Theatre review: The Importance of Being Earnest

By Larissa Albuquerque

Wilde wit comes alive with a contemporary twist on the dialogue that makes it more accessible to the average sense of humour

Energy runs high in the Arts Club production of what is considered by many to be Oscar Wilde’s funniest play. Oversized props and set decoration popping with colour creates a surreal aesthetic in the late 19th century setting.

The Importance of Being Earnest is a clever satire on Victorian high society, marriage, class, and wealth. Two wealthy young men, Jack Worthing of the countryside, and city boy Algernon Moncrieff, both assume the alias of Ernest in order to behave as they please without ruining their important reputation. Both with very different personalities and outlooks on life find themselves in a rather sticky situation when they run into each other pretending to be the same person, with their respective love interests by their side. Confusion arises and tension builds as the two conjure up ways around this mess.

Ryan Beil, who has a long history as an improv comedian and goofy trainee in A&W commercials, lived up to his quirky persona as Jack. As Algernon, Charlie Gallant’s delivery of Wilde’s language is pitch perfect and his comic timing is flawless.  The chemistry amongst them all is superb as they feed off of each other’s energy from line to line, gesture to gesture.

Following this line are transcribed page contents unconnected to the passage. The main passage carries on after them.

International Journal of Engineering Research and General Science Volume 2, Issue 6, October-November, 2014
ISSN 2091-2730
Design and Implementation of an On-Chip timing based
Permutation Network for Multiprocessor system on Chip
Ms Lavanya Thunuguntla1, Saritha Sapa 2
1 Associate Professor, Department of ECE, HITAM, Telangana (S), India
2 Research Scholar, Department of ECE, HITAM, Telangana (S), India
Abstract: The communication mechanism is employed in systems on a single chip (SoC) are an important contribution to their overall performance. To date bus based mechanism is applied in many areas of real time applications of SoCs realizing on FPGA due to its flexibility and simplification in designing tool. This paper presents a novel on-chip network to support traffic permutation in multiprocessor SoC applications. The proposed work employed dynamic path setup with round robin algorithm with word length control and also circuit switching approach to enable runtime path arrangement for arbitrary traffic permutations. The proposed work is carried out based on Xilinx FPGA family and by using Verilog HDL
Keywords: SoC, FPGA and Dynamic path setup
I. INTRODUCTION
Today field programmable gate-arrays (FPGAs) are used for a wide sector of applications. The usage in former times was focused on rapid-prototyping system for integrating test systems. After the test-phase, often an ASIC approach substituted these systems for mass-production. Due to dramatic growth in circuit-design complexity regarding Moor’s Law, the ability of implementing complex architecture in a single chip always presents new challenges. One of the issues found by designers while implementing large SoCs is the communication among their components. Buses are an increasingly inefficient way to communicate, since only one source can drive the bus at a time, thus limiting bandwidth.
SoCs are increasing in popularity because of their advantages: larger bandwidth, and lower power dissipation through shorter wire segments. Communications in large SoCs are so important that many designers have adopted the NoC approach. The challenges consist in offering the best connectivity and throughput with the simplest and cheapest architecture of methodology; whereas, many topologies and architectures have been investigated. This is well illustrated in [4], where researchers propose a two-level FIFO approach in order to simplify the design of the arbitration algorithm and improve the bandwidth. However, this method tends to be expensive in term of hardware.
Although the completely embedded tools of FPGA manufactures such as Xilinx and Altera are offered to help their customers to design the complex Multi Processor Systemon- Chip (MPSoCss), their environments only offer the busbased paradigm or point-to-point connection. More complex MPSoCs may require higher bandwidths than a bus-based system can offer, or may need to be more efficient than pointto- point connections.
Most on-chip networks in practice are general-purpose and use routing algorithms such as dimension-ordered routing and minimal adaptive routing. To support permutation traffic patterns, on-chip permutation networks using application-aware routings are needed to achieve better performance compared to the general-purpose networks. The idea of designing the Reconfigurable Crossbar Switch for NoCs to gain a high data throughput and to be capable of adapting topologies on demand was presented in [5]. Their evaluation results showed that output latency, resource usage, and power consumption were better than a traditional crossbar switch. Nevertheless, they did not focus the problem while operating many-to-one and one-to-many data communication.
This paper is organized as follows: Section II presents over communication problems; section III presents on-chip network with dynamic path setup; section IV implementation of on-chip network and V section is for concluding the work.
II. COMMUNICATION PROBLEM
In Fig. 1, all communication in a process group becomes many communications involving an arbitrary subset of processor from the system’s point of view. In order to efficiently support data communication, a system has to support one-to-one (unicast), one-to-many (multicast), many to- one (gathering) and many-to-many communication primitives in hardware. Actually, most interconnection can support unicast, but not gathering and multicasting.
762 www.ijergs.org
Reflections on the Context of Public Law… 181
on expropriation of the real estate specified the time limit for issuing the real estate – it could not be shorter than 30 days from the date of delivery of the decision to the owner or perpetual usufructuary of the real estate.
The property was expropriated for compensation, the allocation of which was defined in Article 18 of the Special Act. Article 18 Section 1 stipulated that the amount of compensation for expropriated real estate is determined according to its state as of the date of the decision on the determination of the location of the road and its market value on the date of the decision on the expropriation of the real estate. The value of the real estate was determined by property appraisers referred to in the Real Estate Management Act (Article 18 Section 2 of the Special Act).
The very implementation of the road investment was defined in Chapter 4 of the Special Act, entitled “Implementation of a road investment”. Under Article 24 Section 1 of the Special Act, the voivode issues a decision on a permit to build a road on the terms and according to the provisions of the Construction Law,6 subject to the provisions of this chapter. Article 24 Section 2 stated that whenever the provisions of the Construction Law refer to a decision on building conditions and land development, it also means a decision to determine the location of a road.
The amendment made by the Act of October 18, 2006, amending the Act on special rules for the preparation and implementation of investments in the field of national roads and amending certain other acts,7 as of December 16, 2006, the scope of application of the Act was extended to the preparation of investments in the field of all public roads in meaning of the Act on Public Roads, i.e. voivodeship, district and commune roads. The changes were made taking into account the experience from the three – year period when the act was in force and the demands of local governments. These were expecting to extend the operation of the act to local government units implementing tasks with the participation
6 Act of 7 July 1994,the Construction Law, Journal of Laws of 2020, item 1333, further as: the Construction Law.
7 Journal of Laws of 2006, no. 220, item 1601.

Those more attached to Oscar Wilde’s raw version of Earnest might be critical of director David Mackay’s liberties with Wilde’s humour, throwing in vulgar jokes here and there, adding in shouting and food fights where there was none in the original script. While it does allow the dialogue to be more relatable to everyone, regardless of whether they own a monocle, and most will be laughing from start to end, one has to wonder whether Mackay’s addition of his own subtly vulgar puns was written specifically to broaden its appeal with a contemporary audience. Judged apart from its context as a play written for 1895, stellar comic performance, creative direction, and production value gives Earnest an ubiquitous appeal for the young and hip, as was evident in the demographics of the opening night audience.


The Importance of Being Earnest runs at the Stanley Industrial Alliance Stage until April 15.